I am looking to retrieve the first row and last row over a window in HiveQL.
I know there are a couple ways to do this:
- Use FIRST_VALUE and LAST_VALUE on the columns I am interested in.
SELECT customer, FIRST_VALUE(product) over (W), FIRST_VALUE(time) over (W), LAST_VALUE(product) over (W), LAST_VALUE(time) over (W) FROM table WINDOW W AS (PARTITION BY customer ORDER BY COST)

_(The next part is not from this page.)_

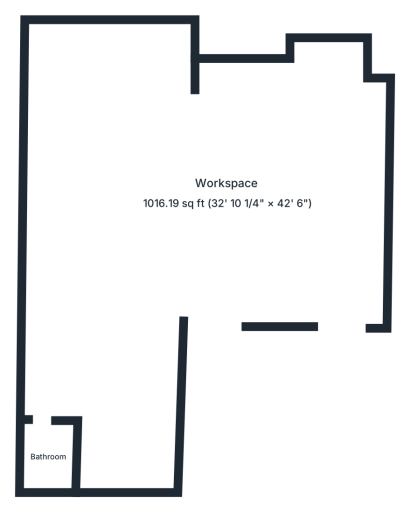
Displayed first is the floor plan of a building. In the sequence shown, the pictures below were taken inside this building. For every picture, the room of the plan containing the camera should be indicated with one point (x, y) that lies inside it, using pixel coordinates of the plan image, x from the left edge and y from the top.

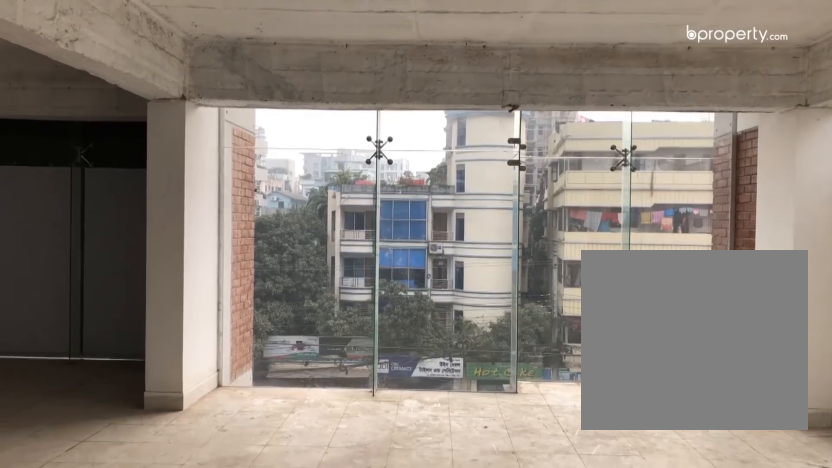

- Calculate ROW_NUMBER() of each row and use a where clause for row_number=1.
WITH table_wRN AS
(
SELECT *,
row_number() over (partition by customer order by cost ASC) rn_B,
row_number() over (partition by customer order by cost DESC) rn_E
FROM table
),
table_first_last AS
(
SELECT *
FROM table_wRN
WHERE (rn_E=1 OR rn_B=1)
)
SELECT table_first.customer,
table_first.product, table_first.time,
table_last.product, table_last.time
FROM table_first_last as table_first WHERE table_first_last.rn_B=1
JOIN table_first_last as table_last WHERE table_first_last.rn_E=1
ON table_first.customer = table_last.customer
My questions:
- Does anyone know which of these two is more efficient?
- Intuitively, I think the first one should be faster because there is no need for a sub-query or a CTE.
- Experimentally, I feel the second is faster but this could be because I am running first_value on a number of columns.
- Is there a way to apply first_value and retrieve multiple columns in one shot.
- I am looking to reduce the number of times the windowing is done / evaluated (something like cache the window)
- Example of pseudo-code:
FIRST_VALUE(product,time) OVER (W) AS product_first, time_first
Thank you!